Where in the World Is Henry Asbill?
The fall of former Virginia Gov. Robert McDonnell raises plenty of serious questions. Did McDonnell and his wife blatantly break the law, as prosecutors claim, by accepting over $140,000 (and thousands more in gifts) from then–Star Scientific CEO Jonnie Williams? Did Maureen McDonnell have an inkling that allegedly getting Williams to pay for luxury shopping sprees could land her and her husband in jail? Can the McDonnells evade the charges by attacking a former aide turned key witness?
For now, here's the not-so-serious question that's eating us: Where in the world is the former governor's lawyer, Henry Asbill of Jones Day?
On Wednesday Asbill's cocounsel at Holland & Knight, John Brownlee, filed a motion to delay for one week the McDonnells' initial appearance, which was scheduled for this Friday in federal court in Richmond. Brownlee explained that Asbill was vacationing outside the country to celebrate his wife's birthday, and wasn't scheduled to return until late Friday night.
For all you hardworking lawyers thinking Asbill should have just apologized to his wife and booked an earlier flight, there's more to the story. Brownlee didn't say where the Asbills had gone, exactly.

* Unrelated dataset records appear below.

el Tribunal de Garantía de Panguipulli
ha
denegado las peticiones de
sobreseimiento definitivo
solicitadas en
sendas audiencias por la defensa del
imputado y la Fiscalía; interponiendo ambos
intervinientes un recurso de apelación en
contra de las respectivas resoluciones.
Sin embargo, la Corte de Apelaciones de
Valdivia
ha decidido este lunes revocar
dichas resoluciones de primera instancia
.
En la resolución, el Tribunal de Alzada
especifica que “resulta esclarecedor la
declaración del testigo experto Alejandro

But he explained to the judge that the return trip from their getaway is "unusually difficult." And how:
"To return to Washington, D.C., travelers must take three airplane flights and a boat ride," Brownlee wrote. "[To attend Friday's appearance] the first flight he would have to take, following a boat-ride, would be on a four-seat airplane that is generally booked far in advance. … And even if such travel were physically possible, there is no question that it would be extremely expensive."
Despite the prosecution's assent to the delay, U.S. Magistrate Judge David Novak denied the motion the same day, ruling that the McDonnells' initial appearance and arraignment would proceed Friday as planned. (Maureen McDonnell is represented by William Burck and Stephen Hauss of Quinn Emanuel Urquhart & Sullivan.)
Does the judge's order mean that Asbill is now stowed away on some West Indian fishing boat, or rafting down a ravine in the Himalayas or the Amazon, racing to catch a cargo plane from a muddy airstrip somewhere? Or will he decide the trip is too much, and let Brownlee handle their client's first appearance solo?
Alas, neither Brownlee nor Asbill responded to a request for comment, so the nature of Asbill's trek home is just another unanswered question for now.